“Will the Kiowas attack us, sure?” invited Oliver.

“’Bout to-morrow, Kit thinks. When they do, you give us fellows a chance ’fore you open up with yore battery an’ take all the scalps.”

But Oliver suspected that Sol was joking again. Still, he liked this jovial, burly Sol Silver, and hoped that he would tell Kit Carson.

Nothing especial happened this night in camp, save that Captain Blunt and lieutenants passed about, examining all the guns and asking if powder-horns were full. But at the breaking of camp, in the dawn, when the wagons were forming to pull out in the double-column, something very especial happened. Behold, into every wagon climbed a trapper or two, and stowed themselves safely away amidst the goods under the protective canvas hoods! Just a corner of the canvas was left looped up a few inches, as if for air.

Now throughout the caravan eddied a gale of jeer and derision and protest.

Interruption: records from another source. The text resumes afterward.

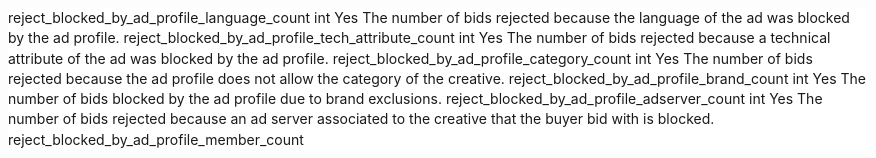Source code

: </tr>
<tr class="even row">
<td class="entry colsep-1 rowsep-1"
headers="seller-deal-metrics-report__entry__70">reject_blocked_by_ad_profile_language_count</td>
<td class="entry colsep-1 rowsep-1"
headers="seller-deal-metrics-report__entry__71">int</td>
<td class="entry colsep-1 rowsep-1"
headers="seller-deal-metrics-report__entry__72">Yes</td>
<td class="entry colsep-1 rowsep-1"
headers="seller-deal-metrics-report__entry__73">The number of bids
rejected because the language of the ad was blocked by the ad
profile.</td>
</tr>
<tr class="odd row">
<td class="entry colsep-1 rowsep-1"
headers="seller-deal-metrics-report__entry__70">reject_blocked_by_ad_profile_tech_attribute_count</td>
<td class="entry colsep-1 rowsep-1"
headers="seller-deal-metrics-report__entry__71">int</td>
<td class="entry colsep-1 rowsep-1"
headers="seller-deal-metrics-report__entry__72">Yes</td>
<td class="entry colsep-1 rowsep-1"
headers="seller-deal-metrics-report__entry__73">The number of bids
rejected because a technical attribute of the ad was blocked by the ad
profile.</td>
</tr>
<tr class="even row">
<td class="entry colsep-1 rowsep-1"
headers="seller-deal-metrics-report__entry__70">reject_blocked_by_ad_profile_category_count</td>
<td class="entry colsep-1 rowsep-1"
headers="seller-deal-metrics-report__entry__71">int</td>
<td class="entry colsep-1 rowsep-1"
headers="seller-deal-metrics-report__entry__72">Yes</td>
<td class="entry colsep-1 rowsep-1"
headers="seller-deal-metrics-report__entry__73">The number of bids
rejected because the ad profile does not allow the category of the
creative.</td>
</tr>
<tr class="odd row">
<td class="entry colsep-1 rowsep-1"
headers="seller-deal-metrics-report__entry__70">reject_blocked_by_ad_profile_brand_count</td>
<td class="entry colsep-1 rowsep-1"
headers="seller-deal-metrics-report__entry__71">int</td>
<td class="entry colsep-1 rowsep-1"
headers="seller-deal-metrics-report__entry__72">Yes</td>
<td class="entry colsep-1 rowsep-1"
headers="seller-deal-metrics-report__entry__73">The number of bids
blocked by the ad profile due to brand exclusions.</td>
</tr>
<tr class="even row">
<td class="entry colsep-1 rowsep-1"
headers="seller-deal-metrics-report__entry__70">reject_blocked_by_ad_profile_adserver_count</td>
<td class="entry colsep-1 rowsep-1"
headers="seller-deal-metrics-report__entry__71">int</td>
<td class="entry colsep-1 rowsep-1"
headers="seller-deal-metrics-report__entry__72">Yes</td>
<td class="entry colsep-1 rowsep-1"
headers="seller-deal-metrics-report__entry__73">The number of bids
rejected because an ad server associated to the creative that the buyer
bid with is blocked.</td>
</tr>
<tr class="odd row">
<td class="entry colsep-1 rowsep-1"
headers="seller-deal-metrics-report__entry__70">reject_blocked_by_ad_profile_member_count</td>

“This is the way they ride the trail with us, is it!”

“These ain’t mountain-men; they’re gophers!”

“Have we got to haul ’em an’ fight for ’em, both?”

Even Kit Carson had disappeared, for cover. But no response was made by the trappers; Captain Blunt and his assistants bade the teamsters “Ketch up!” and straighten out, for the march; and two by two on rolled the wagons, the teamsters angry, the trappers comfortably inside, and the trappers’ horses tethered to the end-gates.

The action on the part of the trappers seemed as strange to boy Oliver as it did to the teamsters. Was that how Kit Carson men battled—by hiding behind other men, and by crawling under cover and making the people they were pretending to defend fight outside? Humph! Maybe this wasn’t Kit Carson, after all.